TO-DO ITEM: How many lines in the records below contain the word "input"? Answer with the number alone.

RECORDS PROVIDED:
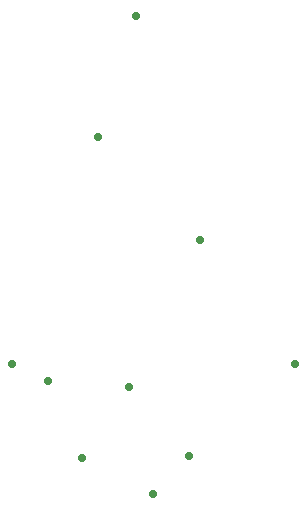
<source format=gbr>
%TF.GenerationSoftware,Altium Limited,Altium Designer,24.7.2 (38)*%
G04 Layer_Color=0*
%FSLAX43Y43*%
%MOMM*%
%TF.SameCoordinates,179ED5A7-1FD7-47B0-8EB6-D2B1FD869DB5*%
%TF.FilePolarity,Positive*%
%TF.FileFunction,Plated,1,2,PTH,Drill*%
%TF.Part,Single*%
G01*
G75*
%TA.AperFunction,ViaDrill,NotFilled*%
%ADD28C,0.711*%
D28*
X41997Y45341D02*
D03*
X36567Y64291D02*
D03*
X35951Y32841D02*
D03*
X31997Y26841D02*
D03*
X37997Y23841D02*
D03*
X40997Y27049D02*
D03*
X49997Y34800D02*
D03*
X29055Y33346D02*
D03*
X25997Y34841D02*
D03*
X33324Y54053D02*
D03*
%TF.MD5,b93e49558998985d9467dc1ee4fc29d9*%
M02*

</source>
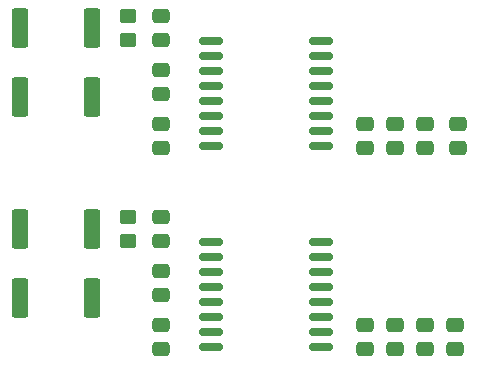
<source format=gbr>
%TF.GenerationSoftware,KiCad,Pcbnew,(6.0.1)*%
%TF.CreationDate,2022-08-15T16:30:33+03:00*%
%TF.ProjectId,Measure,4d656173-7572-4652-9e6b-696361645f70,rev?*%
%TF.SameCoordinates,Original*%
%TF.FileFunction,Paste,Top*%
%TF.FilePolarity,Positive*%
%FSLAX46Y46*%
G04 Gerber Fmt 4.6, Leading zero omitted, Abs format (unit mm)*
G04 Created by KiCad (PCBNEW (6.0.1)) date 2022-08-15 16:30:33*
%MOMM*%
%LPD*%
G01*
G04 APERTURE LIST*
G04 Aperture macros list*
%AMRoundRect*
0 Rectangle with rounded corners*
0 $1 Rounding radius*
0 $2 $3 $4 $5 $6 $7 $8 $9 X,Y pos of 4 corners*
0 Add a 4 corners polygon primitive as box body*
4,1,4,$2,$3,$4,$5,$6,$7,$8,$9,$2,$3,0*
0 Add four circle primitives for the rounded corners*
1,1,$1+$1,$2,$3*
1,1,$1+$1,$4,$5*
1,1,$1+$1,$6,$7*
1,1,$1+$1,$8,$9*
0 Add four rect primitives between the rounded corners*
20,1,$1+$1,$2,$3,$4,$5,0*
20,1,$1+$1,$4,$5,$6,$7,0*
20,1,$1+$1,$6,$7,$8,$9,0*
20,1,$1+$1,$8,$9,$2,$3,0*%
G04 Aperture macros list end*
%ADD10RoundRect,0.249999X-0.450001X-1.425001X0.450001X-1.425001X0.450001X1.425001X-0.450001X1.425001X0*%
%ADD11RoundRect,0.250000X0.450000X-0.350000X0.450000X0.350000X-0.450000X0.350000X-0.450000X-0.350000X0*%
%ADD12RoundRect,0.249999X0.450001X1.425001X-0.450001X1.425001X-0.450001X-1.425001X0.450001X-1.425001X0*%
%ADD13RoundRect,0.150000X-0.875000X-0.150000X0.875000X-0.150000X0.875000X0.150000X-0.875000X0.150000X0*%
%ADD14RoundRect,0.250000X-0.475000X0.337500X-0.475000X-0.337500X0.475000X-0.337500X0.475000X0.337500X0*%
%ADD15RoundRect,0.250000X0.475000X-0.337500X0.475000X0.337500X-0.475000X0.337500X-0.475000X-0.337500X0*%
G04 APERTURE END LIST*
D10*
%TO.C,R1*%
X141222000Y-92456000D03*
X147322000Y-92456000D03*
%TD*%
D11*
%TO.C,R8*%
X150368000Y-76438000D03*
X150368000Y-74438000D03*
%TD*%
D12*
%TO.C,R7*%
X147322000Y-81280000D03*
X141222000Y-81280000D03*
%TD*%
D13*
%TO.C,D3*%
X157402000Y-93599000D03*
X157402000Y-94869000D03*
X157402000Y-96139000D03*
X157402000Y-97409000D03*
X157402000Y-98679000D03*
X157402000Y-99949000D03*
X157402000Y-101219000D03*
X157402000Y-102489000D03*
X166702000Y-102489000D03*
X166702000Y-101219000D03*
X166702000Y-99949000D03*
X166702000Y-98679000D03*
X166702000Y-97409000D03*
X166702000Y-96139000D03*
X166702000Y-94869000D03*
X166702000Y-93599000D03*
%TD*%
D14*
%TO.C,C14*%
X153162000Y-74400500D03*
X153162000Y-76475500D03*
%TD*%
D15*
%TO.C,C17*%
X170434000Y-85619500D03*
X170434000Y-83544500D03*
%TD*%
D14*
%TO.C,C4*%
X153162000Y-91418500D03*
X153162000Y-93493500D03*
%TD*%
D12*
%TO.C,R2*%
X147322000Y-98298000D03*
X141222000Y-98298000D03*
%TD*%
D14*
%TO.C,C15*%
X153162000Y-78972500D03*
X153162000Y-81047500D03*
%TD*%
%TO.C,C22*%
X178308000Y-83544500D03*
X178308000Y-85619500D03*
%TD*%
D10*
%TO.C,R6*%
X141222000Y-75438000D03*
X147322000Y-75438000D03*
%TD*%
D15*
%TO.C,C8*%
X170434000Y-102637500D03*
X170434000Y-100562500D03*
%TD*%
D13*
%TO.C,D5*%
X157402000Y-76581000D03*
X157402000Y-77851000D03*
X157402000Y-79121000D03*
X157402000Y-80391000D03*
X157402000Y-81661000D03*
X157402000Y-82931000D03*
X157402000Y-84201000D03*
X157402000Y-85471000D03*
X166702000Y-85471000D03*
X166702000Y-84201000D03*
X166702000Y-82931000D03*
X166702000Y-81661000D03*
X166702000Y-80391000D03*
X166702000Y-79121000D03*
X166702000Y-77851000D03*
X166702000Y-76581000D03*
%TD*%
D14*
%TO.C,C12*%
X172974000Y-100562500D03*
X172974000Y-102637500D03*
%TD*%
%TO.C,C9*%
X175514000Y-100584000D03*
X175514000Y-102659000D03*
%TD*%
%TO.C,C6*%
X153162000Y-100562500D03*
X153162000Y-102637500D03*
%TD*%
%TO.C,C5*%
X153162000Y-95990500D03*
X153162000Y-98065500D03*
%TD*%
%TO.C,C11*%
X178054000Y-100562500D03*
X178054000Y-102637500D03*
%TD*%
D11*
%TO.C,R3*%
X150368000Y-93456000D03*
X150368000Y-91456000D03*
%TD*%
D14*
%TO.C,C18*%
X175514000Y-83544500D03*
X175514000Y-85619500D03*
%TD*%
%TO.C,C23*%
X172974000Y-83544500D03*
X172974000Y-85619500D03*
%TD*%
%TO.C,C16*%
X153162000Y-83544500D03*
X153162000Y-85619500D03*
%TD*%
M02*

</source>
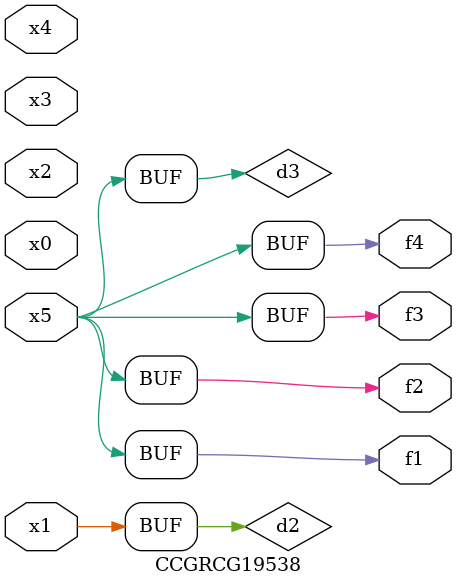
<source format=v>
module CCGRCG19538(
	input x0, x1, x2, x3, x4, x5,
	output f1, f2, f3, f4
);

	wire d1, d2, d3;

	not (d1, x5);
	or (d2, x1);
	xnor (d3, d1);
	assign f1 = d3;
	assign f2 = d3;
	assign f3 = d3;
	assign f4 = d3;
endmodule

</source>
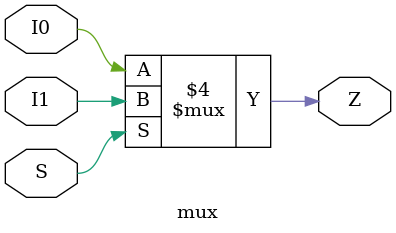
<source format=v>
module mux(I0, I1, S, Z);
  input I0, I1, S;
  output Z;
  reg Z;

  always @(I0, I1, S)
  begin
    if (S == 0) Z = I0;
    else Z = I1;
  end
endmodule

</source>
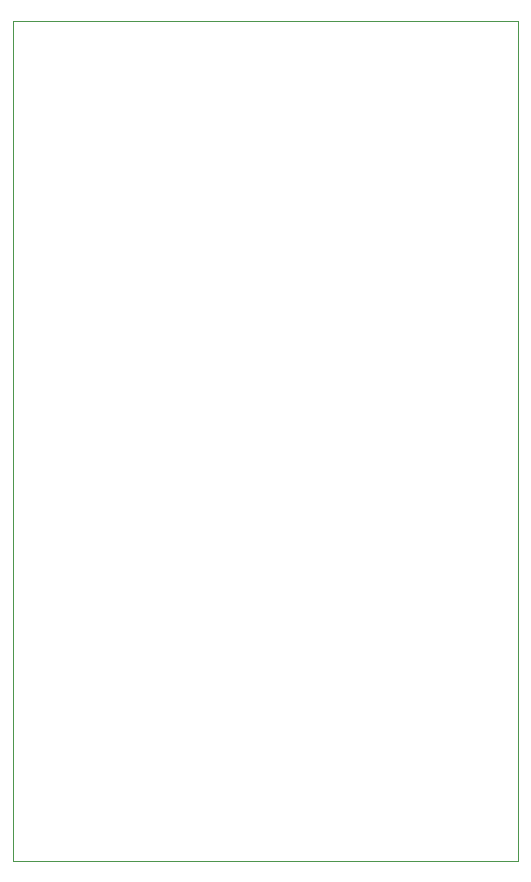
<source format=gbr>
%TF.GenerationSoftware,KiCad,Pcbnew,9.0.1+dfsg-1*%
%TF.CreationDate,2025-05-01T11:00:42+02:00*%
%TF.ProjectId,cellular-modem,63656c6c-756c-4617-922d-6d6f64656d2e,rev?*%
%TF.SameCoordinates,Original*%
%TF.FileFunction,Profile,NP*%
%FSLAX46Y46*%
G04 Gerber Fmt 4.6, Leading zero omitted, Abs format (unit mm)*
G04 Created by KiCad (PCBNEW 9.0.1+dfsg-1) date 2025-05-01 11:00:42*
%MOMM*%
%LPD*%
G01*
G04 APERTURE LIST*
%TA.AperFunction,Profile*%
%ADD10C,0.050000*%
%TD*%
G04 APERTURE END LIST*
D10*
%TO.C,M1*%
X67945200Y-35763199D02*
X67945200Y-106883201D01*
X67945200Y-35763199D02*
X110745200Y-35763199D01*
X67945200Y-106883201D02*
X110745200Y-106883201D01*
X110745200Y-35763199D02*
X110745200Y-106883201D01*
%TD*%
M02*

</source>
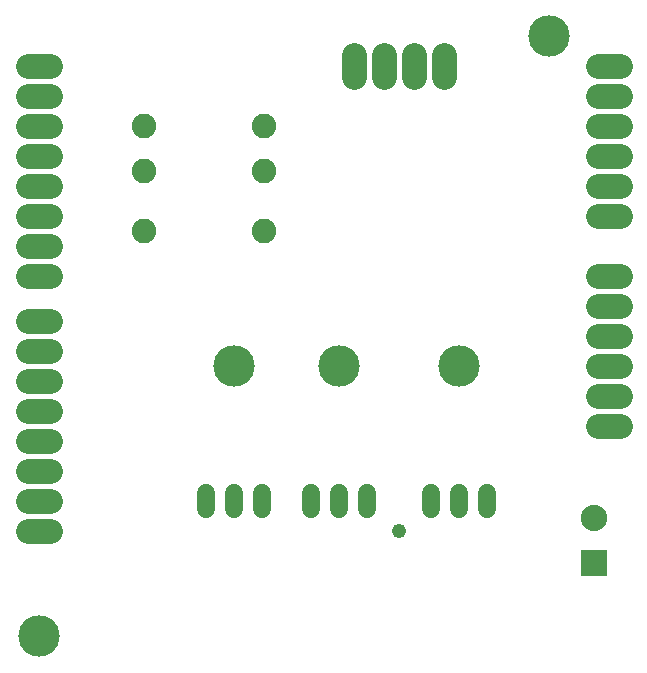
<source format=gts>
G75*
G70*
%OFA0B0*%
%FSLAX24Y24*%
%IPPOS*%
%LPD*%
%AMOC8*
5,1,8,0,0,1.08239X$1,22.5*
%
%ADD10C,0.0600*%
%ADD11C,0.1380*%
%ADD12C,0.0820*%
%ADD13C,0.0820*%
%ADD14R,0.0880X0.0880*%
%ADD15C,0.0880*%
%ADD16C,0.0480*%
D10*
X007072Y013004D02*
X007072Y013524D01*
X008010Y013524D02*
X008010Y013004D01*
X008947Y013004D02*
X008947Y013524D01*
X010572Y013524D02*
X010572Y013004D01*
X011510Y013004D02*
X011510Y013524D01*
X012447Y013524D02*
X012447Y013004D01*
X014572Y013004D02*
X014572Y013524D01*
X015510Y013524D02*
X015510Y013004D01*
X016447Y013004D02*
X016447Y013524D01*
D11*
X001510Y008764D03*
X008010Y017764D03*
X011510Y017764D03*
X015510Y017764D03*
X018510Y028764D03*
D12*
X020140Y027764D02*
X020880Y027764D01*
X020880Y026764D02*
X020140Y026764D01*
X020140Y025764D02*
X020880Y025764D01*
X020880Y024764D02*
X020140Y024764D01*
X020140Y023764D02*
X020880Y023764D01*
X020880Y022764D02*
X020140Y022764D01*
X020140Y020764D02*
X020880Y020764D01*
X020880Y019764D02*
X020140Y019764D01*
X020140Y018764D02*
X020880Y018764D01*
X020880Y017764D02*
X020140Y017764D01*
X020140Y016764D02*
X020880Y016764D01*
X020880Y015764D02*
X020140Y015764D01*
X015010Y027394D02*
X015010Y028134D01*
X014010Y028134D02*
X014010Y027394D01*
X013010Y027394D02*
X013010Y028134D01*
X012010Y028134D02*
X012010Y027394D01*
X001880Y027764D02*
X001140Y027764D01*
X001140Y026764D02*
X001880Y026764D01*
X001880Y025764D02*
X001140Y025764D01*
X001140Y024764D02*
X001880Y024764D01*
X001880Y023764D02*
X001140Y023764D01*
X001140Y022764D02*
X001880Y022764D01*
X001880Y021764D02*
X001140Y021764D01*
X001140Y020764D02*
X001880Y020764D01*
X001880Y019264D02*
X001140Y019264D01*
X001140Y018264D02*
X001880Y018264D01*
X001880Y017264D02*
X001140Y017264D01*
X001140Y016264D02*
X001880Y016264D01*
X001880Y015264D02*
X001140Y015264D01*
X001140Y014264D02*
X001880Y014264D01*
X001880Y013264D02*
X001140Y013264D01*
X001140Y012264D02*
X001880Y012264D01*
D13*
X005010Y022264D03*
X005010Y024264D03*
X005010Y025764D03*
X009010Y025764D03*
X009010Y024264D03*
X009010Y022264D03*
D14*
X020010Y011194D03*
D15*
X020010Y012712D03*
D16*
X013510Y012264D03*
M02*

</source>
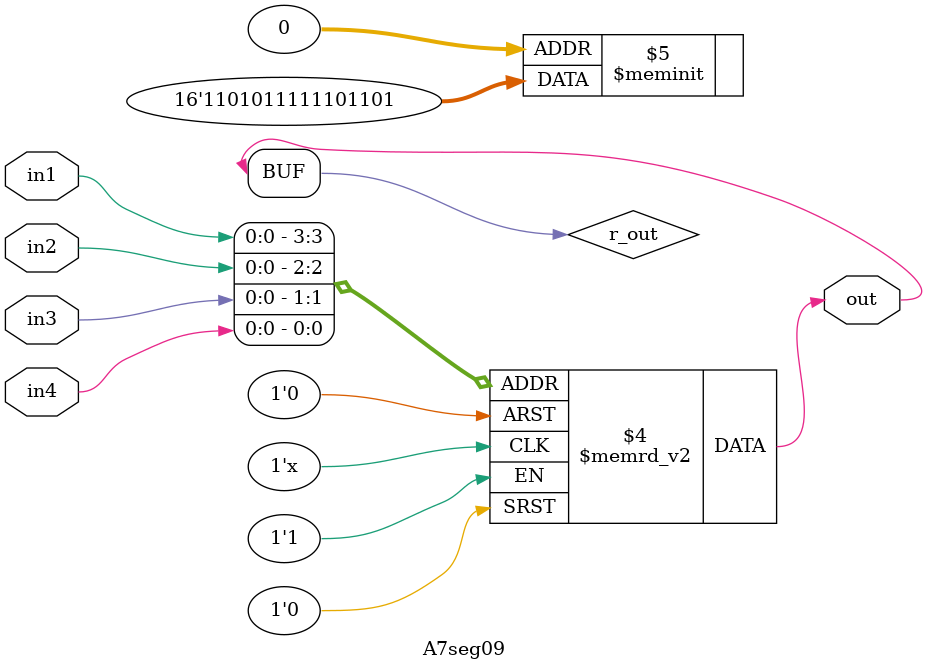
<source format=v>
module A7seg09(output out, input in1, in2, in3, in4);
  reg r_out;
  assign out = r_out;
  always@(in1, in2, in3, in4)
    begin
      case({in1, in2, in3, in4})
        4'b0000: out = 1'b1;
        4'b0001: out = 1'b0;
        4'b0010: out = 1'b1;
        4'b0011: out = 1'b1;
        4'b0100: out = 1'b0;
        4'b0101: out = 1'b1;
        4'b0110: out = 1'b1;
        4'b0111: out = 1'b1;
	4'b1000: out = 1'b1;
        4'b1001: out = 1'b1;
        4'b1010: out = 1'b1;
        4'b1011: out = 1'b0;
        4'b1100: out = 1'b1;
        4'b1101: out = 1'b0;
        4'b1110: out = 1'b1;
        4'b1111: out = 1'b1;
	
        default: out = 1'b0;
      endcase
    end
endmodule

</source>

WRITTEN RESPONSE: 3